**PROVIDED TEXT**
========================================================================

The term ‘lease’ and ‘license’ are defined under Section 105 of the Transfer of Property Act and Section 52 of the Indian Easements Act respectively.
Section 105 of Transfer of Property Act:
“Lease Defined. A lease of immovable property is a transfer of a right to enjoy such property, made for a certain time, express or implied, or in perpetuity, in consideration of a price paid or promised, or of money, a share of crops, service or any other thing of value, to be rendered periodically or on specified occasions to the transferor by the transferee, who accepts the transfer on such terms.”
Section 52 of the Easements Act, 1882:
“License, Defined. Where one person grants to another, or to a definite number of other persons, a right to do, or continue to do, in or upon the immovable property of the grantor, something which would, in the absence of such right, be unlawful, and such right does not amount to an easement or an interest in the property, the right is called, a license.”
Associated Hotels of India Ltd. vs. R.N. Kapoor,  1 SCR 368 (Supreme Court, 1959)
- A lease is a transfer of an interest in land. The interest transferred is called the leasehold interest. The Lesser parts with his right to enjoy the property during the term of the lease and the lessee gets that right to the exclusion of the Lesser.
- In case of license, the legal possession continues to be with the owner of the property, but the licensee is permitted to make use of the premises for a particular purpose. But for the permission his occupation would be unlawful. It does not create in his favour any estate or interest in the property.
Mrs. M.N. Clubwala v. Fida Hussain Saheb,  6 SCR 642 (Supreme Court, 1964)
- Whether an agreement creates between the parties the relationship of landlord and tenant or merely that of licensor and licensee the decisive consideration is the intention of the parties. This intention has to be ascertained on a consideration of all the relevant provisions in the agreement.
Chandu Lal vs. Municipal Corporation of Delhi, AIR 1978 Delhi 174 (Delhi High Court, 1978)
- The intention of the parties is the real test for ascertaining the character of a document.
- If a document gives only a right to use the property in a particular way but its possession and control remains with the owner thereof, it will be a license. In such a case the legal possession remains with the owner of the property, the licensee being permitted to make use of the property for a particular purpose.
- Exclusive possession does not militate against the concept of a license, if the circumstances negative any intention to create a tenancy.
- A license only makes an action lawful which without it would be unlawful, but does not transfer any interest in favor of the licensee in respect of the property.
- In the case of a license there is something less than a right to enjoy the property in the licensee, while on the other hand, in the case of a lease, there is a transfer of a right to enjoy the property.
- A bare licensee having no interest in the property cannot maintain an action for its possession.
Rajbir Kaur and Anr. vs. S. Chokesiri and Co. AIR 1988 SC 1845
- The question whether a transaction is a lease or licence “turns on the operative intention of the parties and there is no single, simple litmus test to distinguish one from the other.”
- The grant only for the right to use the premises without being entitled to the exclusive possession thereof operates merely as a licence.
- Exclusive possession itself is not decisive in favour of a lease and against a mere licence, for, even the grant of exclusive possession might turn out to be only a licence and not a lease where the grantor himself has no power to grant the lease.

========================================================================

**RECORDED INFORMATION**
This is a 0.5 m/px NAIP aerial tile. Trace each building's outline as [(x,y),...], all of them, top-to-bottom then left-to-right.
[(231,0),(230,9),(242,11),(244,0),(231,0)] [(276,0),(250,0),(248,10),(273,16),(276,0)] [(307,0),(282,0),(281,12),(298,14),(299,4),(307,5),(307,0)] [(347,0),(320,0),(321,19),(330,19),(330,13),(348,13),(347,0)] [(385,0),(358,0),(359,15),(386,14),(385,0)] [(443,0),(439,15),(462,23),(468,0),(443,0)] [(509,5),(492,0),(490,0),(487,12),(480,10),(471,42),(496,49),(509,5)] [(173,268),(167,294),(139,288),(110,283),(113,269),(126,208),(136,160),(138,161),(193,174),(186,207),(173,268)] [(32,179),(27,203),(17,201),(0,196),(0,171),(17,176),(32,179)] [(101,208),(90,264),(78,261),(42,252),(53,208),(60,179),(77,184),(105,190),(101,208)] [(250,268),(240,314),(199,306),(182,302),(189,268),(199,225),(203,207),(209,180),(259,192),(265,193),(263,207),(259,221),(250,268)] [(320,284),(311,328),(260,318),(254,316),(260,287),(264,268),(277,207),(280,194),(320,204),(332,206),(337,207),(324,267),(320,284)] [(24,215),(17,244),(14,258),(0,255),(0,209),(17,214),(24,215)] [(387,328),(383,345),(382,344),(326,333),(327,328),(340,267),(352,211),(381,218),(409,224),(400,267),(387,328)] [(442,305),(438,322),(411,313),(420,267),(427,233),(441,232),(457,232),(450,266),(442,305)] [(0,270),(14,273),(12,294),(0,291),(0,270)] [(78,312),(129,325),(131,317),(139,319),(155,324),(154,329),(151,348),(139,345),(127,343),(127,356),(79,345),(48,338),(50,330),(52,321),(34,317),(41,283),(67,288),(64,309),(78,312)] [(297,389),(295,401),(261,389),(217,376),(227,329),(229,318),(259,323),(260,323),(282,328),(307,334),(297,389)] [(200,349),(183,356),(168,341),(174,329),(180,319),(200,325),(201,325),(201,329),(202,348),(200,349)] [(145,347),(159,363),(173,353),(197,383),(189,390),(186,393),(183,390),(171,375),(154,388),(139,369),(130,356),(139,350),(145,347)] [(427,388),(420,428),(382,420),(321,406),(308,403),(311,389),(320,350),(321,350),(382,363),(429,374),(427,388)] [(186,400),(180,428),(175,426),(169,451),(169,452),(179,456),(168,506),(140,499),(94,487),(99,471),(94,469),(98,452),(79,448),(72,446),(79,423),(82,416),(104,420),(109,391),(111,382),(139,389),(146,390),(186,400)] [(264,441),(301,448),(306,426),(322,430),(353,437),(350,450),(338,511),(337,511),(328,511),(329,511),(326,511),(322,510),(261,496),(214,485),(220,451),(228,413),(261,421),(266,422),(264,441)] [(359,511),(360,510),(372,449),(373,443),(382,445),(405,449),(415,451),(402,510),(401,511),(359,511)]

========================================================================

**SET EXERCISE**
Carry on the text on leases and licenses from where it stops, picking up after its last point on exclusive possession.

**TASK OUTPUT**
Delta International Limited vs. Shyam Sundar Ganeriwalla & Another, AIR 1999 SC 2607
- To find out whether the document creates lease or license real test is to find out ‘the intention of the parties’; keeping in mind that in cases where exclusive possession is given, the line between lease and licence is very thin.
Municipal Corporation of Delhi vs. Pradip Oil Corporation and Anr., 100 (2002) DLT 442 (Delhi High Court, 2002)
- A mere license does not create interest in the property to which it relates. Lease on the other hand, would amount to transfer of property.
- License may be personal or contractual.
- A licensee without the grant creates a right in the licensor to enter into a land and enjoy it.
- By reason of a license, no estate or interest in the property is created.
- A license, inter alia, (a) is not assignable; (b) does not entitle the licensee to sue the stranger in his own name; (c) it is revocable and (d) it is determined when the grantor makes subsequent assignment.
Madhu Behal and Anr. vs. Rishi Kumar and Anr., (2009) 3 PLR 628 (Punjab & Haryana High Court, 2009)
- It is never a nomenclature in the document that governs the decision as to whether a document as a ‘lease’ or a ‘licence’.
- The essential feature that distinguishes a lease from licence is always a transfer of interest in the demised property in a transaction of lease while a licensee does not involve any such transfer of interest.
- The lease is heritable while license is personal to the grantee.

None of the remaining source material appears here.